Saturday, April 17, 2010
Frost Tonight, Symposium Wrap-up
I walked outside this morning and BOY it was downright chilly! The wind today (15-20 mph) didn't help things out much because it blustery even in the afternoon, but the winds should calm overnight. That, mixed with the little moisture from yesterday's rain and COLD temperatures, tonight's low of 32, we should have the perfect set-up for frost. Technically a hard freeze is about 28 degrees for 4 hours, but regardless if frost forms on any fresh and susceptible vegetation, it could do some serious damage, so cover up any outdoor plants you can tonight, or bring in any potted plants. The good news is that temperatures look to warm up this week into the upper 60's by the end of the week and stay dry for tomorrow, Sunday, and the beginning of the week. Rain does look to arrive later in the week around Thursday night into Friday and linger into Saturday, but lets focus on the positive, dry for about the next 5 days and getting warmer....
Yesterday I filled in for Mike Terwilleger on the morning show and then took off, up to Columbus, for the 14th Annual Ohio State Severe Weather Symposium which had a lot of great speakers. I walked in just as Mike Bettes from the Weather Channel started to talk about Vortex II, a HUGE undertaking on understanding how and why tornadoes form to better understand why some strong storms produce tornadoes, and why others do not. It is a very hard question that no one knows the exact answer to, yet. We know what ingredients are needed to help form tornadoes, but some of the storms with the perfect set-up do not produce any tornadoes. So the understanding of what key element is triggering the tornadoes will be crucial in saving lives and issuing warnings even earlier. I got to hang out and talk to Mike Bettes quite a bit throughout the afternoon and it was a great time. Another great speaker I always love to hear was Dan McCarthy. He is a regular speaker and just like Mike Bettes, Mike Terwilleger, and myself, he is also a graduate from THE Ohio State University. A lot of very interesting topics were discussed this year regarding tornado outbreaks, hail climatology, and also new developments in severe weather analysis with new radar products that will be coming out in the near future.

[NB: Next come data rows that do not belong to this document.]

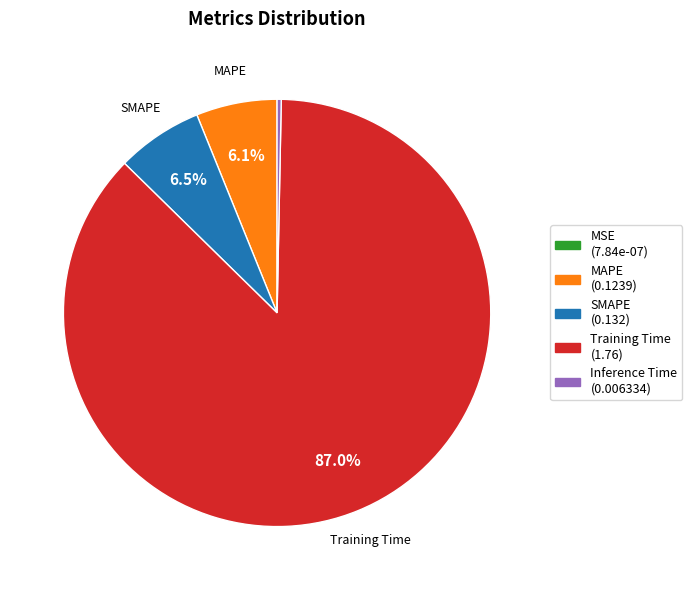

Which category has the biggest portion of the pie?

Training Time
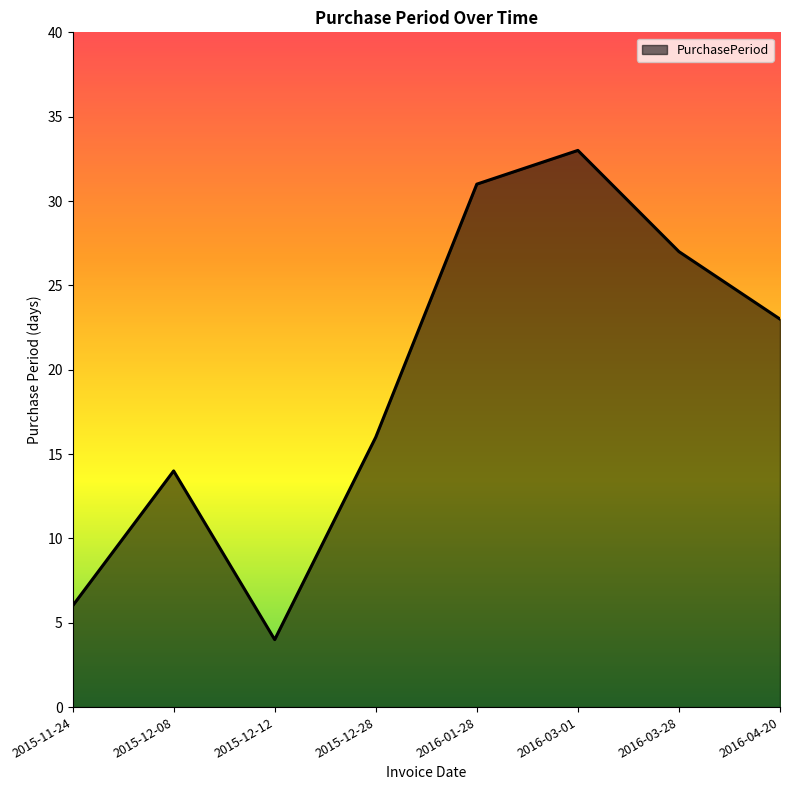

True or false: the data shows 8 at 2016-03-01.

False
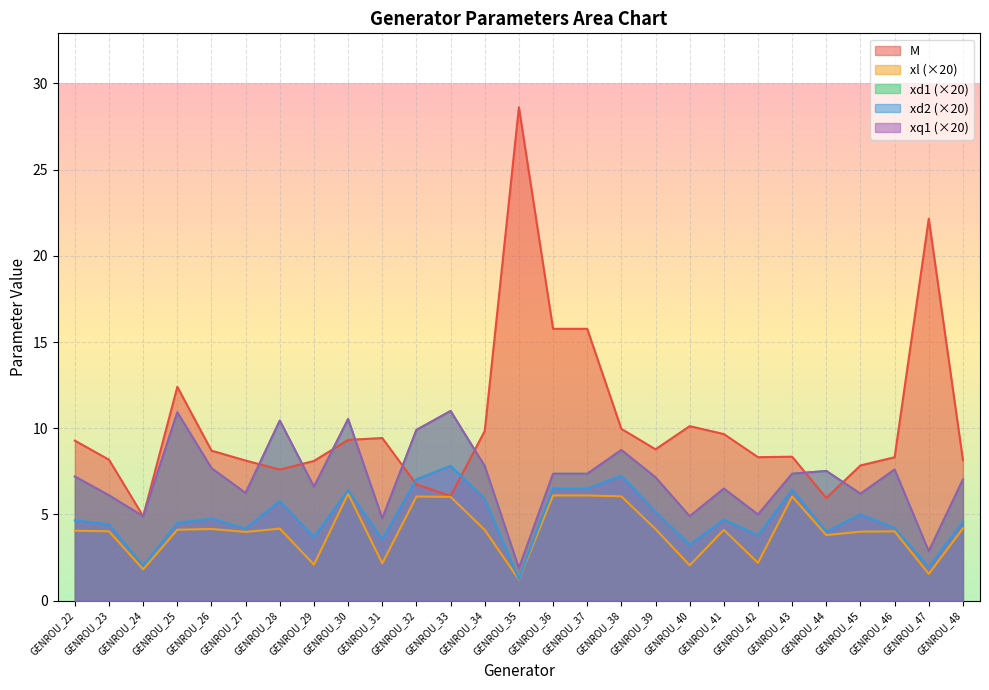

What is the approximate value of xl at GENROU_48?

4.2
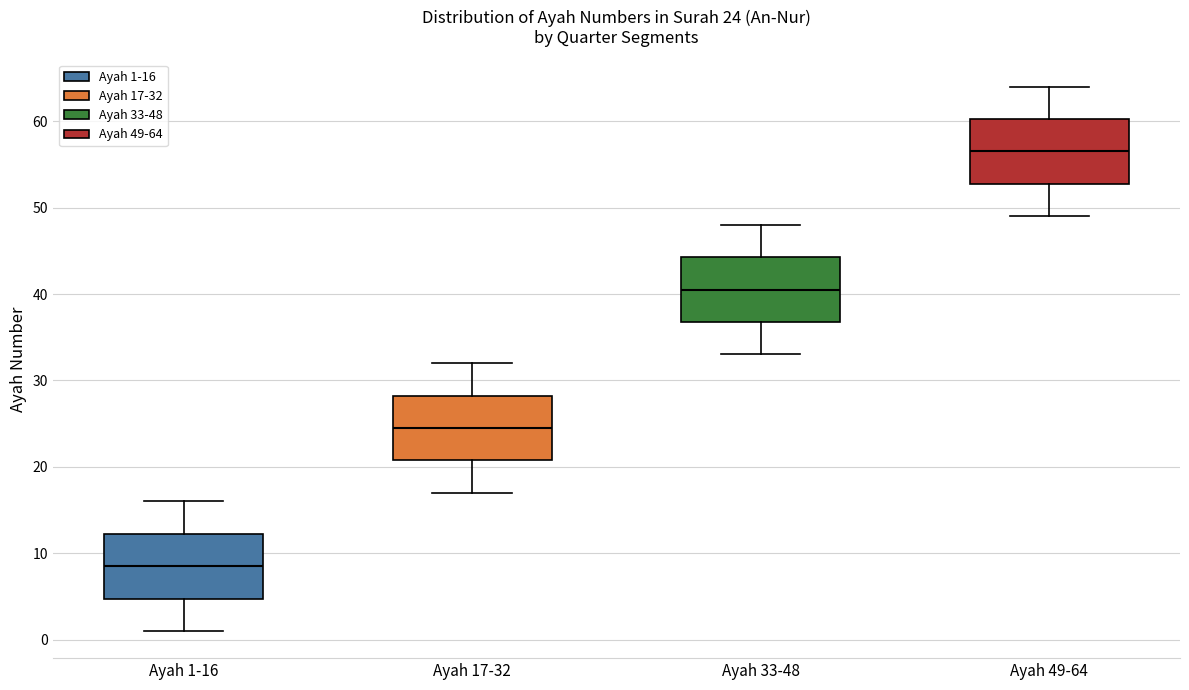

Which box's median line is the lowest?

Ayah 1-16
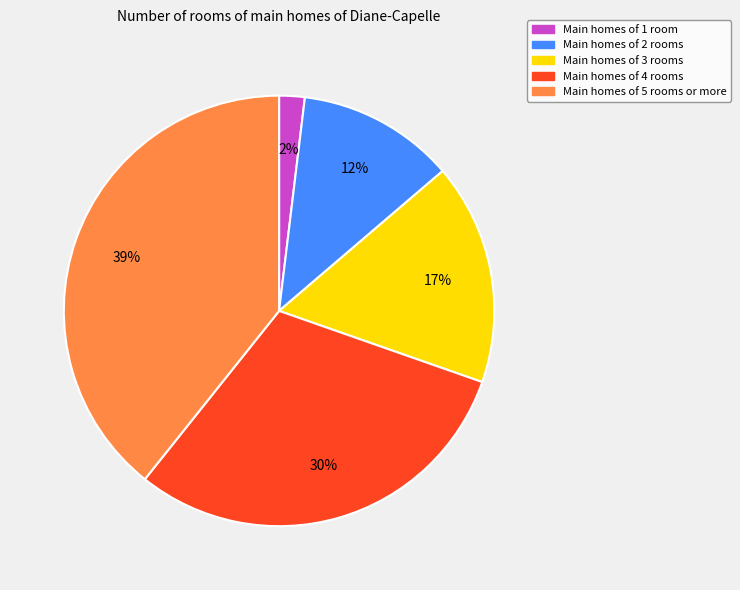

To the nearest percent, what is the average slice percentage?

20%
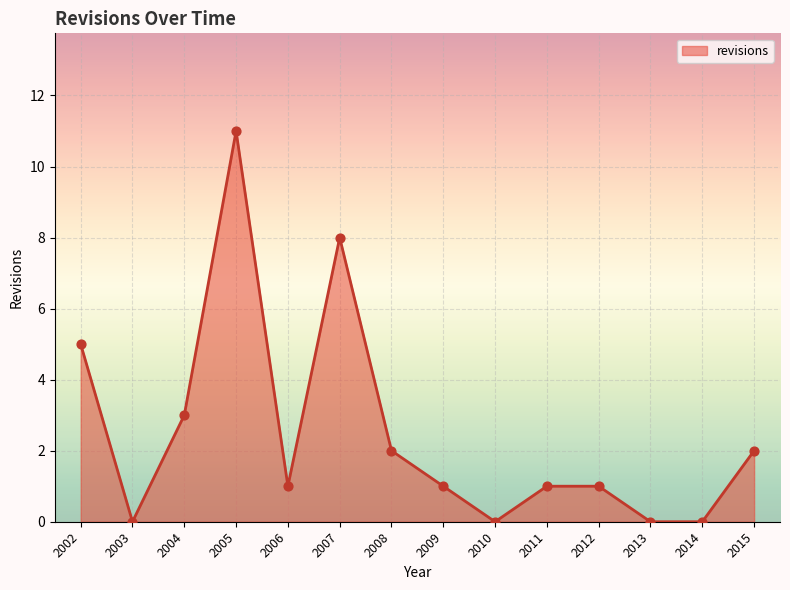

Which has a higher value, 2008 or 2014?

2008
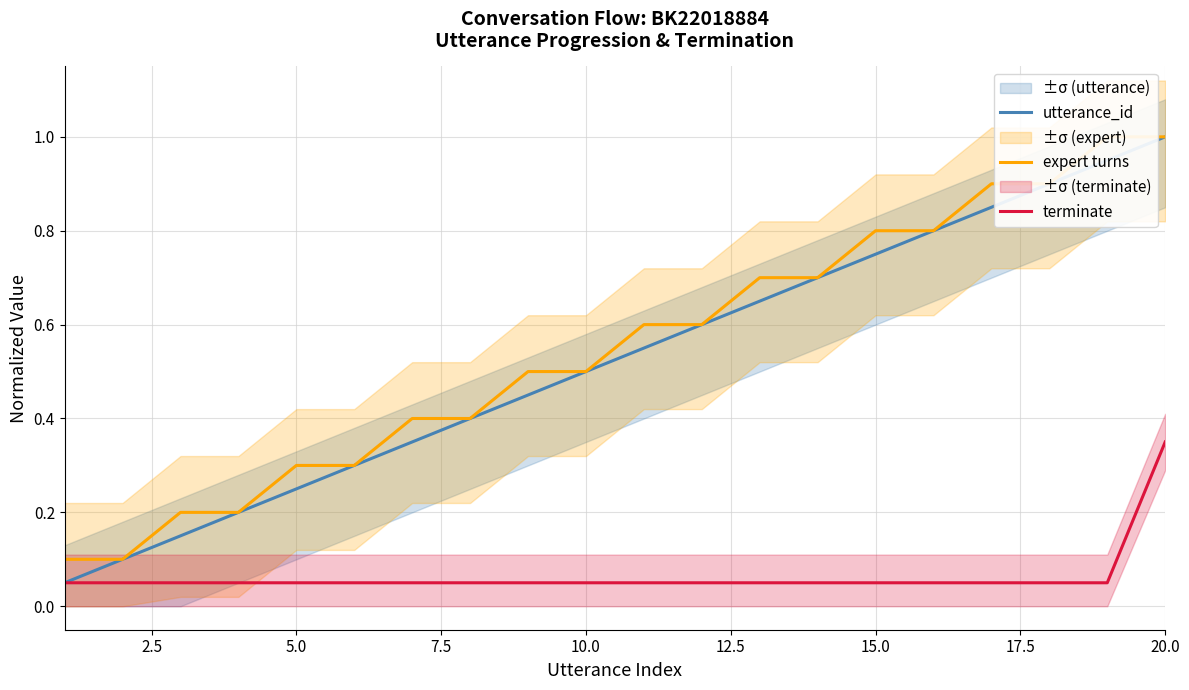

What is the sum of all expert turns values?

11.0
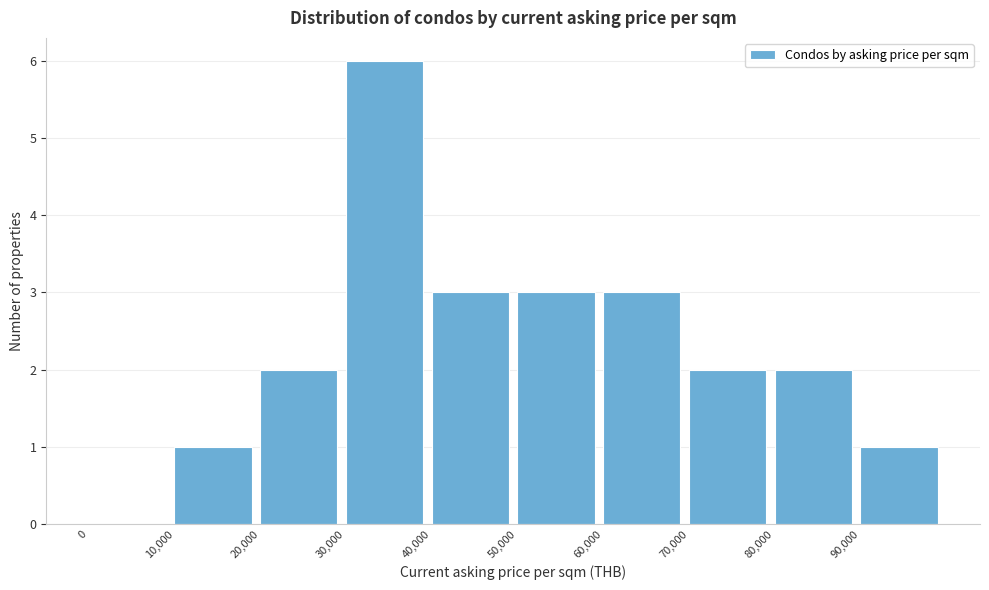

Reading left to right, transcribe this chart: for each bar, give the range it covers on the x-axis and its height. The values are not printed on the chart, so give them approximately, as read against the axis.

0 to 10000: 0
10000 to 20000: 1
20000 to 30000: 2
30000 to 40000: 6
40000 to 50000: 3
50000 to 60000: 3
60000 to 70000: 3
70000 to 80000: 2
80000 to 90000: 2
90000 to 100000: 1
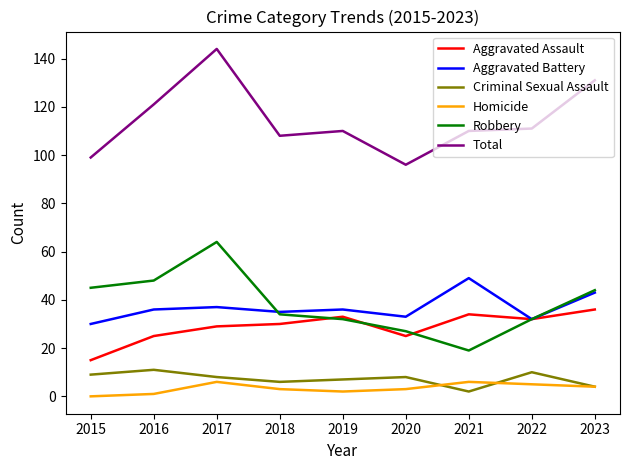

At which label is Robbery closest to 41?

2023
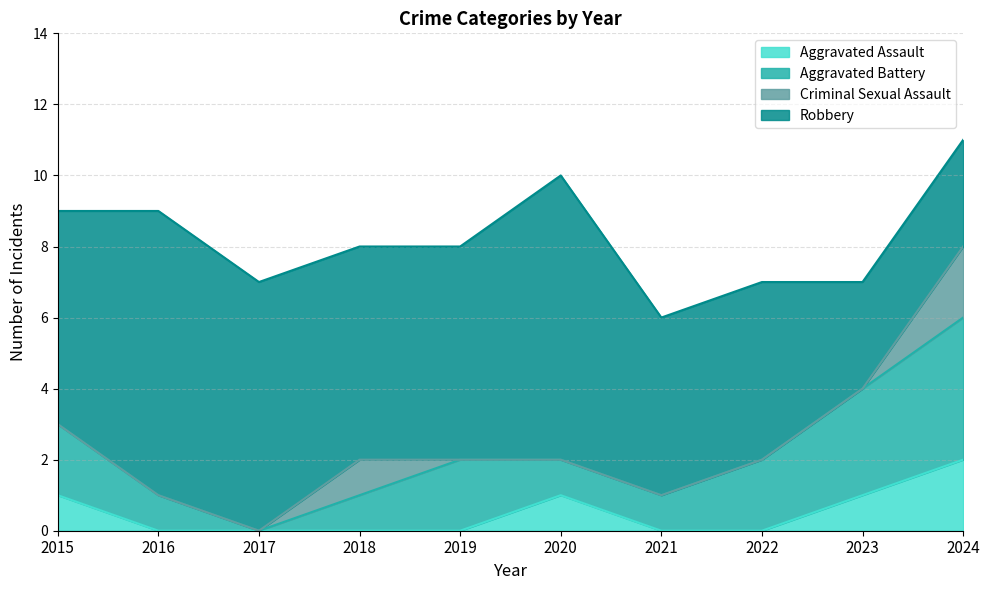

What is the difference between the Aggravated Battery values at 2015 and 2016?

1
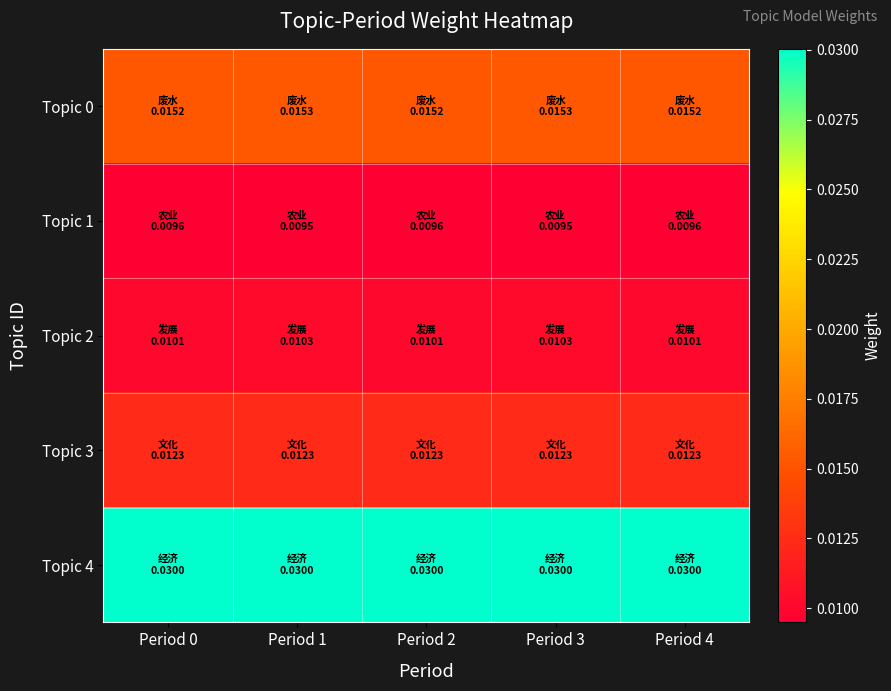

At Period 4, list the series in order from largest to smallest.

Topic 4, Topic 0, Topic 3, Topic 2, Topic 1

The symposium always brings out current students and alumni of the Atmospheric Science program and it is always a great opportunity to catch up with former classmates. It is always interesting to hear from old classmates, and former professors, on their research they have been doing, and while all that may be fun and dandy, it was also great to chat with former professors on their love and views of the Cincinnati Reds and other topics. The tradition, I am sure, will continue and I look forward to next year's symposium. Have a good one and cover up your plants tonight!!